▶ _Saved entries_
********************

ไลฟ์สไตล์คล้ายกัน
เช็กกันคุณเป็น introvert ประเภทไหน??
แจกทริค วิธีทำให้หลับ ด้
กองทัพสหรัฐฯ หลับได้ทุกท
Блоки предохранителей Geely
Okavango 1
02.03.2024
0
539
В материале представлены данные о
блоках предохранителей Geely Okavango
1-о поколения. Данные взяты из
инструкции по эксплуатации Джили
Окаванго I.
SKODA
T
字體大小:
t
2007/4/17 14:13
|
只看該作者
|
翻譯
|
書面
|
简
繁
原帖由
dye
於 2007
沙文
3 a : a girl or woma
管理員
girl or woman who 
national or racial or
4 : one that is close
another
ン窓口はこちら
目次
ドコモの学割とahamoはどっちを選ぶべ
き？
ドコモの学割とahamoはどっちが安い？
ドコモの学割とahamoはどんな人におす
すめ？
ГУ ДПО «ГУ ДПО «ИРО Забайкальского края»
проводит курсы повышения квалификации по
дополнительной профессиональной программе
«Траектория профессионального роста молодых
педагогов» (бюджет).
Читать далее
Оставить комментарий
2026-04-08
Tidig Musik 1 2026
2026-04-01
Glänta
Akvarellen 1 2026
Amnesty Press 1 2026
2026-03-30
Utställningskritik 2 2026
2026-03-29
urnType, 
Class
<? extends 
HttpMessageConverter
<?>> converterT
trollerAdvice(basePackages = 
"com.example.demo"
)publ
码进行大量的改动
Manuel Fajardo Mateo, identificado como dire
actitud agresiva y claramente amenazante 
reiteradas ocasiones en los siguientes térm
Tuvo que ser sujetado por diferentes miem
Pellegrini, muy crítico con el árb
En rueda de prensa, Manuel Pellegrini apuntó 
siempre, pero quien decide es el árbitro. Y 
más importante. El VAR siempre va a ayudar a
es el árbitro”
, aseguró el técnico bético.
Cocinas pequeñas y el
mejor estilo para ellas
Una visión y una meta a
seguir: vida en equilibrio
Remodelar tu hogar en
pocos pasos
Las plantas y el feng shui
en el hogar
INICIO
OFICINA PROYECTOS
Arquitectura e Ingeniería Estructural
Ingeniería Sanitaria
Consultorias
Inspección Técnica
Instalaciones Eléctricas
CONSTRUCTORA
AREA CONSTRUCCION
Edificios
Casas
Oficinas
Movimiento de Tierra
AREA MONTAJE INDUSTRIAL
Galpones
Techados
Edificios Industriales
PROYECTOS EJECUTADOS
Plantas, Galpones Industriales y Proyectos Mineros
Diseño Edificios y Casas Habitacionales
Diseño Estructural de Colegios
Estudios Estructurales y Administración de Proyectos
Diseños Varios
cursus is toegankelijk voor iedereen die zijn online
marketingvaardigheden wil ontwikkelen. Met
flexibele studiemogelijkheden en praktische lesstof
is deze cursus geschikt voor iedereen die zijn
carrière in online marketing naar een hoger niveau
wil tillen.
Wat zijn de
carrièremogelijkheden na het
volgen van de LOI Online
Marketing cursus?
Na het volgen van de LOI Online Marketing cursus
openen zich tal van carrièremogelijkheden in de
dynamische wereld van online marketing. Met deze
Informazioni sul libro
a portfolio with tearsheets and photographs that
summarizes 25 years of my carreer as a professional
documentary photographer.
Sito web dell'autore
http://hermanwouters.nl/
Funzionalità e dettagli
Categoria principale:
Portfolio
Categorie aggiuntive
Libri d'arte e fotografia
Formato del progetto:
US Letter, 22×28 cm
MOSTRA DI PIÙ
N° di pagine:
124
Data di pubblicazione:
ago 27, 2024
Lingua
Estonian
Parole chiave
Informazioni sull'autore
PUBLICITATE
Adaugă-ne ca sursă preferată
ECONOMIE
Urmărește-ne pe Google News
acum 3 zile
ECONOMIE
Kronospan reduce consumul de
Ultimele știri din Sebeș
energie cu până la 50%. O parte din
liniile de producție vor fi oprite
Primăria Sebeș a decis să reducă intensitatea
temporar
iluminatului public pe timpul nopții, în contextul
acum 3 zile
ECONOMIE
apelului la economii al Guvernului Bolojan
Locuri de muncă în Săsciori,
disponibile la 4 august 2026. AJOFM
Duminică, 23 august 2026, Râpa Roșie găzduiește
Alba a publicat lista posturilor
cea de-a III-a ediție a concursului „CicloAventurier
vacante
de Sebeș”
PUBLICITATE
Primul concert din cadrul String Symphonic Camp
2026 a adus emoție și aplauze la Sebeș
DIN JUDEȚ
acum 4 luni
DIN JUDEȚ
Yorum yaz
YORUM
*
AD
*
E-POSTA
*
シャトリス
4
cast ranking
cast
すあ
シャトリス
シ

********************

▶ _WHAT TO DO_
Edit the entries starting at the first line and ending at the line that holds "1-о поколения. Данные взяты из", changing "introvert" to "extrovert" and keeping everything else the same.

▶ _RESULT OF THE TASK_
ไลฟ์สไตล์คล้ายกัน
เช็กกันคุณเป็น extrovert ประเภทไหน??
แจกทริค วิธีทำให้หลับ ด้
กองทัพสหรัฐฯ หลับได้ทุกท
Блоки предохранителей Geely
Okavango 1
02.03.2024
0
539
В материале представлены данные о
блоках предохранителей Geely Okavango
1-о поколения. Данные взяты из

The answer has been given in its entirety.